→ Given request 1: According to the text on the New Enlightenment book, how many short essays will Peter B. Kaufman publish through Open Culture?

____ Text

Social Media in the Age of Enlightenment and Revolution

The New Enlightenment and the Fight to Free Knowledge: Part 1

Editor’s Note: This month, MIT Open Learning’s Peter B. Kaufman has published The New Enlightenment and the Fight to Free Knowledge, a book that takes a historical look at the powerful forces that have purposely crippled our efforts to share knowledge widely and freely. His new work also maps out what we can do about it. In the coming days, Peter will be making his book available through Open Culture by publishing three short essays along with links to corresponding sections of his book. Today, you can find his short essay “The Monsterverse” below, and meanwhile read/download the first chapter of his book here. You can purchase the entire book online.

The Monsterverse – what exactly is it?  Like Sauron and his minions from Mordor in The Lord of the Rings, like Sheev Palpatine and the armies of the Galactic empire from Star Wars, like Lord Voldemort and his henchmen the Death Eaters in Harry Potter, it’s the collective force of evil, one that strives to shut down human progress, freedom, justice, the spread of knowledge –the dissemination of (let us just say it) open culture.  It’s the subject of the first chapter of my book, The New Enlightenment and the Fight to Free Knowledge – and its incarnations have been with us for thousands of years.

________
____ Record set

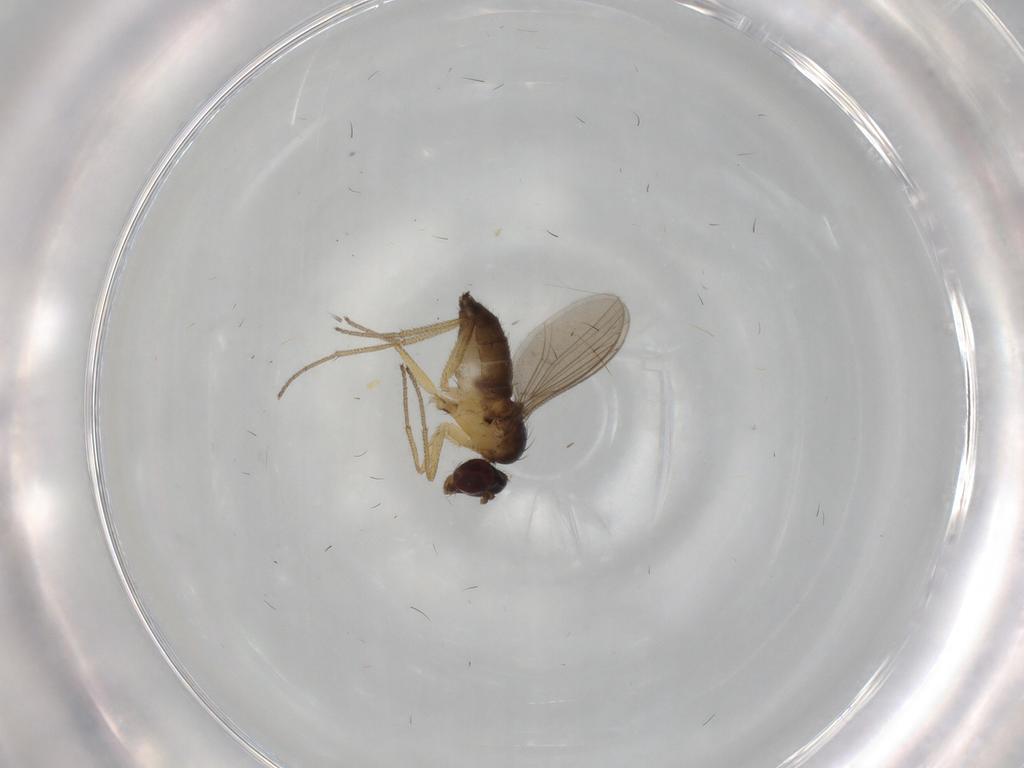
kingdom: Animalia
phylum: Arthropoda
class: Insecta
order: Diptera
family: Dolichopodidae
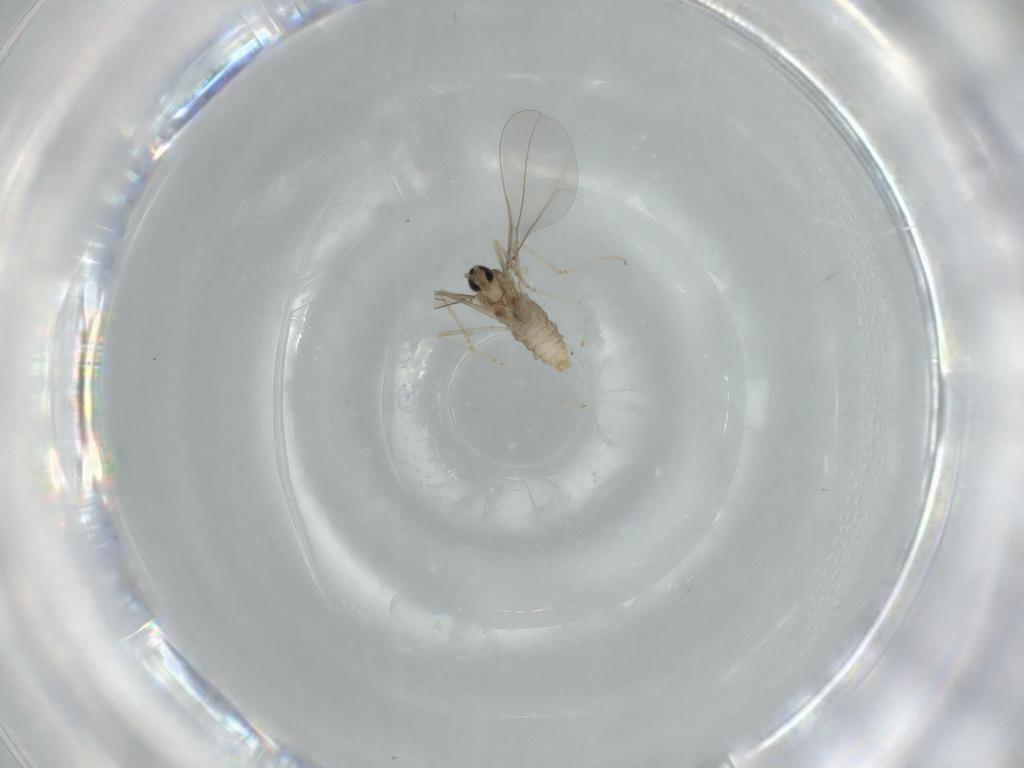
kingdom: Animalia
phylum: Arthropoda
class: Insecta
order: Diptera
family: Cecidomyiidae
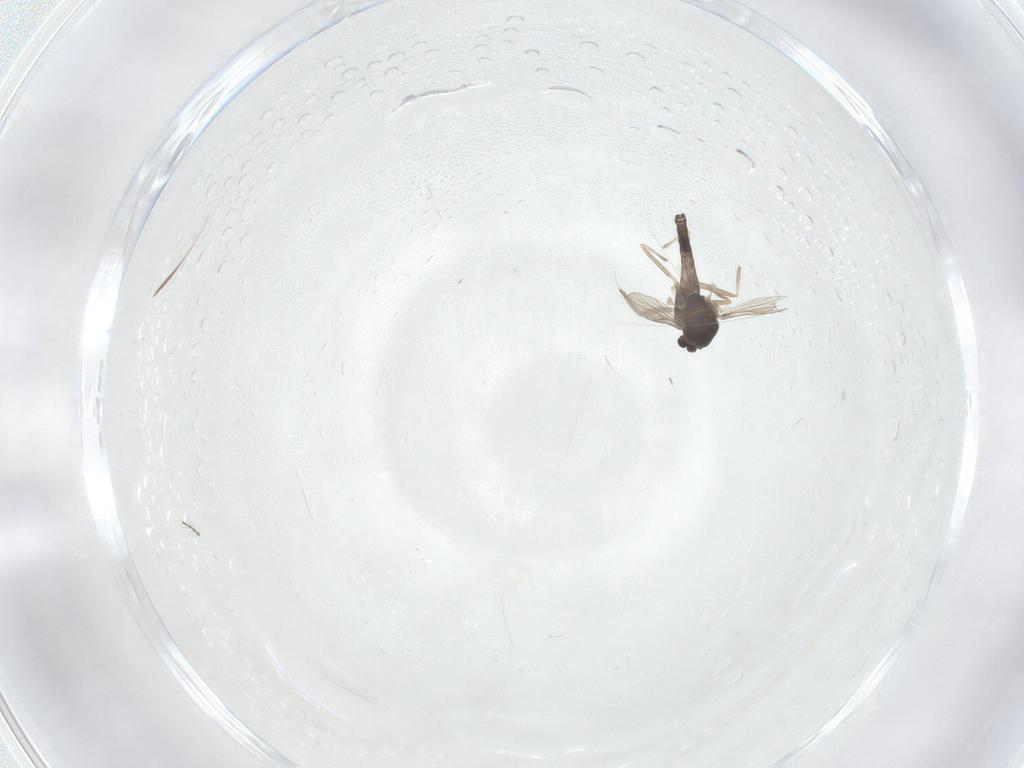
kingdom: Animalia
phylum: Arthropoda
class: Insecta
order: Diptera
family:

________

→ Given request 2: Please rewrite all of the records above, substituting "division" for every "phylum" and keeping everything else the same. Leave the pictures out of your answer.

→ Written reply 1: Three.

→ Written reply 2:
kingdom: Animalia
division: Arthropoda
class: Insecta
order: Diptera
family: Dolichopodidae
kingdom: Animalia
division: Arthropoda
class: Insecta
order: Diptera
family: Cecidomyiidae
kingdom: Animalia
division: Arthropoda
class: Insecta
order: Diptera
family:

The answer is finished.